MARC RISTORI: J'ai appris que l'on pouvait tomber bas et que lorsque l'on avait l'impression d'avoir touché le fond, l'on pouvait encore descendre d'un palier. Toutes les claques que j'ai prises m'ont renforcé. Elles m'ont permis de rencontrer des gens. Comme quoi il y a aussi du bon.

"LA SECURITE EN MOTOCROSS EST UN PROBLEME"

tsport.ch: Dit de manière maladroite, votre accident a-t-il servi à quelque chose en termes de sécurité dans le motocross?
MARC RISTORI: La sécurité dans notre sport est un gros problème. Pourquoi? Parce que nous pratiquons un sport dans lequel nous avons besoin d'un maximum de mobilité. Donc plus tu es protégé, moins tu es mobile. Il faudrait que les protections soient adaptées à la morphologie de chacun des pilotes. A ce niveau-là, il y a encore beaucoup à faire. Des chutes spectaculaires il y en a souvent. Il ne faut pas croire cependant qu'il y a tous les jours des pilotes qui se cassent la colonne vertébrale. C'est rarissime.

tsport.ch: Que répondez-vous à ceux qui affirment que le motocross est à la base un sport dangereux?
MARC RISTORI: C'est leur avis. Je pense qu'il faut faire ce qui nous plaît en prenant les meilleures précautions. Il faut vivre.

MENTALITE, CARACTERE, ESPRIT "MOTO"

tsrsport.ch: Le 5-6 décembre aura lieu le Supercross de Genève. Vous serez présents à Palexpo le 6 décembre. Appréhendez-vous ce moment?
MARC RISTORI: Beaucoup. Mais avant le 6 décembre il y aura le 30 novembre, date de l'accident. Le 6 décembre ce sera le retour dans ma bulle, mon monde que je n'ai pas vu depuis quasiment un an. Je ne sais pas du tout comment le public et mes potes de moto vont réagir. Je sais que pour ma famille et mes amis ce sera aussi dur que pour moi.

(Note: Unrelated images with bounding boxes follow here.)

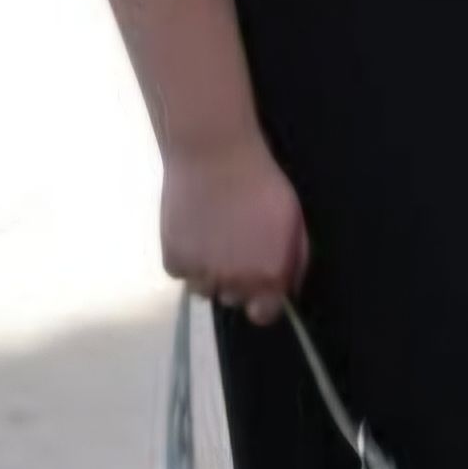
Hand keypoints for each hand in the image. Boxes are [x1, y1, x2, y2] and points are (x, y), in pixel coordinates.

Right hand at [158, 136, 308, 324]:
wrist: (214, 154)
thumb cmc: (262, 184)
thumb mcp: (293, 223)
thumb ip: (292, 262)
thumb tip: (284, 289)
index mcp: (269, 276)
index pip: (263, 314)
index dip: (260, 301)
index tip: (257, 287)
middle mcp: (236, 282)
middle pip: (232, 299)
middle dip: (234, 281)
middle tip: (231, 249)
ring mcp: (202, 273)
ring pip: (202, 289)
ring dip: (206, 272)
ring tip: (208, 239)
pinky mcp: (174, 258)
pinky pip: (178, 272)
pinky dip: (182, 258)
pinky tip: (190, 232)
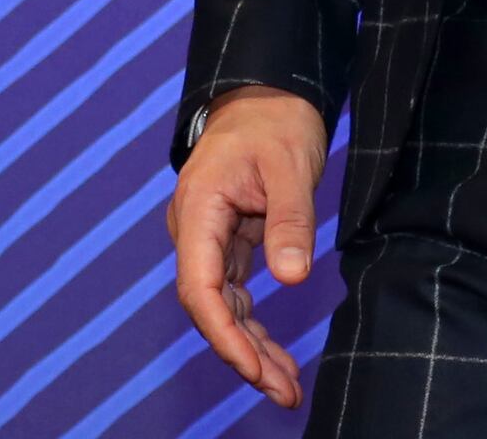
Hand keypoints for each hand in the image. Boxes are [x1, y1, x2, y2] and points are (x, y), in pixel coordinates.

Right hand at [167, 85, 327, 408]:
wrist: (267, 92)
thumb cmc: (275, 121)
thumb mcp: (290, 165)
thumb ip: (289, 221)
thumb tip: (291, 278)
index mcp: (199, 210)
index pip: (198, 287)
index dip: (223, 335)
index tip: (253, 369)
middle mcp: (195, 230)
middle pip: (209, 307)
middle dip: (242, 355)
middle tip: (283, 393)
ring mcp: (209, 239)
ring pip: (222, 308)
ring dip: (251, 349)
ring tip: (287, 388)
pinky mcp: (228, 243)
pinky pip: (236, 295)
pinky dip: (254, 326)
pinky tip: (276, 357)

tsrsport.ch: Toujours envie de rester dans le milieu de la moto ?
MARC RISTORI: C'est la grande question. Le Supercross de Genève me donnera une idée par rapport à mon milieu. La moto m'a tellement apporté que je ne pense pas lui tourner le dos. J'ai une mentalité moto, un caractère moto, un esprit moto. Je ne veux pas refouler ce que je suis et ce qui m'a tant apporté.

"LES JEUX OLYMPIQUES DE 2012 DANS UN COIN DE MA TETE"

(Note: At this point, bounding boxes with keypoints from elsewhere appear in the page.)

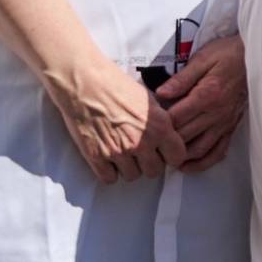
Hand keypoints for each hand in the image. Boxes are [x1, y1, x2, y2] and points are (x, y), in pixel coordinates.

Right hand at [49, 56, 185, 183]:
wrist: (85, 83)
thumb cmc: (116, 86)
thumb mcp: (149, 100)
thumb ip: (160, 122)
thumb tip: (167, 136)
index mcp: (159, 127)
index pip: (177, 157)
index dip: (171, 156)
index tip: (164, 153)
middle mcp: (141, 142)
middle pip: (154, 171)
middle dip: (149, 163)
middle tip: (140, 152)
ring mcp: (118, 152)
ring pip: (132, 176)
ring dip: (128, 167)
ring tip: (122, 151)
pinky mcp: (96, 157)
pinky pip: (109, 178)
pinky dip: (109, 171)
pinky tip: (108, 158)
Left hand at [157, 33, 246, 172]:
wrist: (256, 59)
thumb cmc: (228, 55)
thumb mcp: (202, 58)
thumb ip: (181, 79)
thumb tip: (160, 94)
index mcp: (206, 96)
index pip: (176, 118)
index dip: (158, 124)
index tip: (145, 124)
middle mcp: (216, 114)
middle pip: (184, 136)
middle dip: (165, 142)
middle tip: (148, 144)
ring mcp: (224, 124)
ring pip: (199, 149)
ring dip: (180, 157)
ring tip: (163, 157)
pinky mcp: (231, 128)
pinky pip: (217, 152)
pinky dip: (202, 163)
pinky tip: (188, 166)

tsrsport.ch: Vous l'avez dit à plusieurs reprises. Vous ne pouvez pas vivre sans pratiquer du sport. Des projets à ce niveau-là ?
MARC RISTORI: J'ai commencé à faire de l'athlétisme en chaise. Les Jeux olympiques de Londres en 2012 sont dans un coin de ma tête. J'ai toujours voulu participer à des Jeux mais la moto ne figure pas dans la liste des sports olympiques.

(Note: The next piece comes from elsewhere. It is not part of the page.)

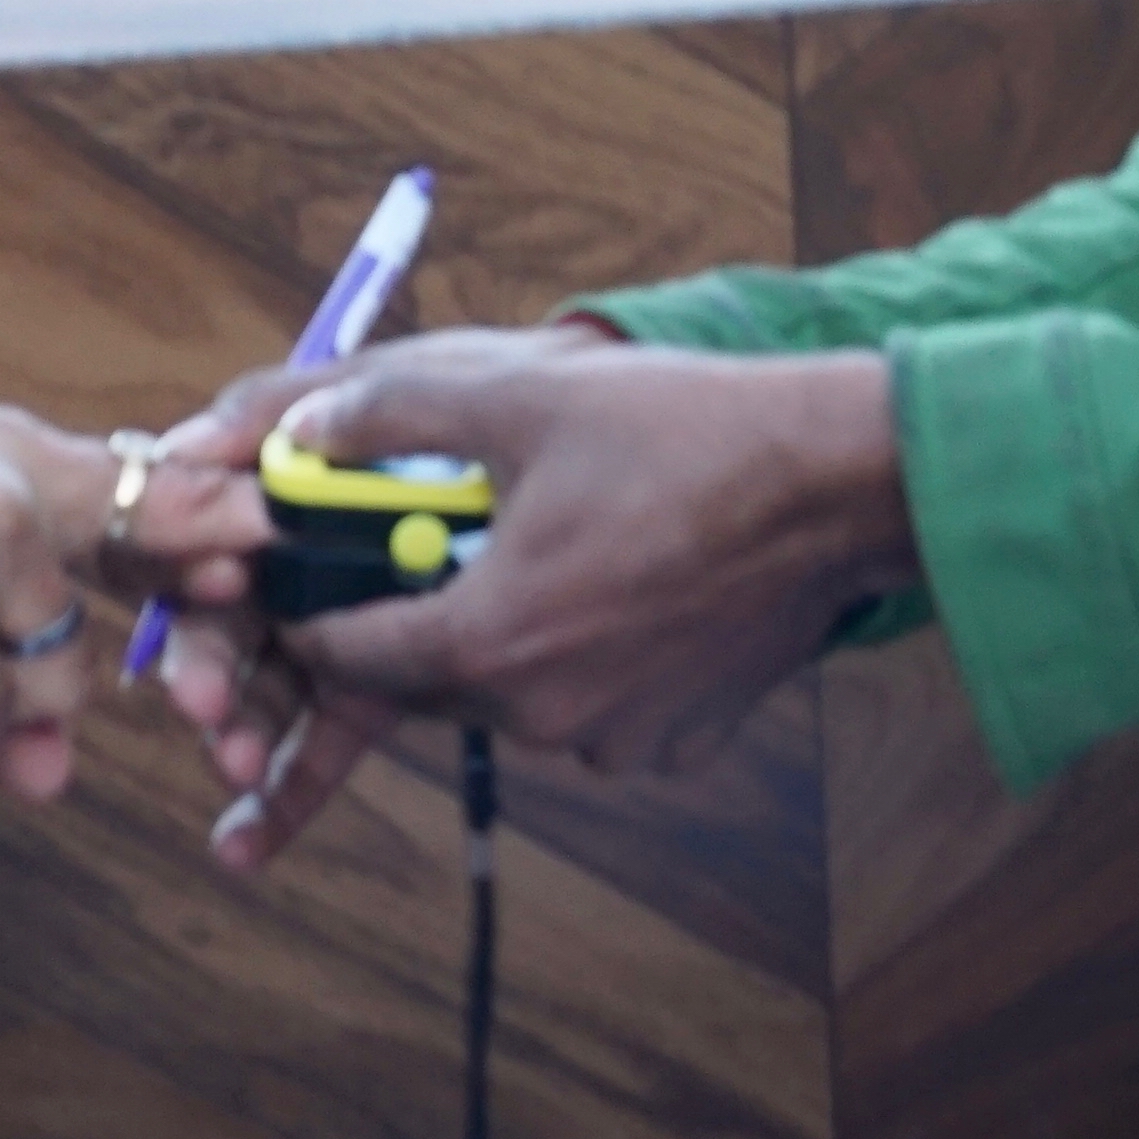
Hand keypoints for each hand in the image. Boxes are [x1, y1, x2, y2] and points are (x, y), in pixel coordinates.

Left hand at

J'ai eu la chance de côtoyer Heinz Frei et d'autres athlètes paralympiques. Je me suis rendu compte qu'ils étaient des monstres d'athlètes. Ils ont autant de mérite que des sportifs valides. Ce sont les mêmes entraînements, la même rigueur, la même passion. Je serais fier de pouvoir participer à des Jeux.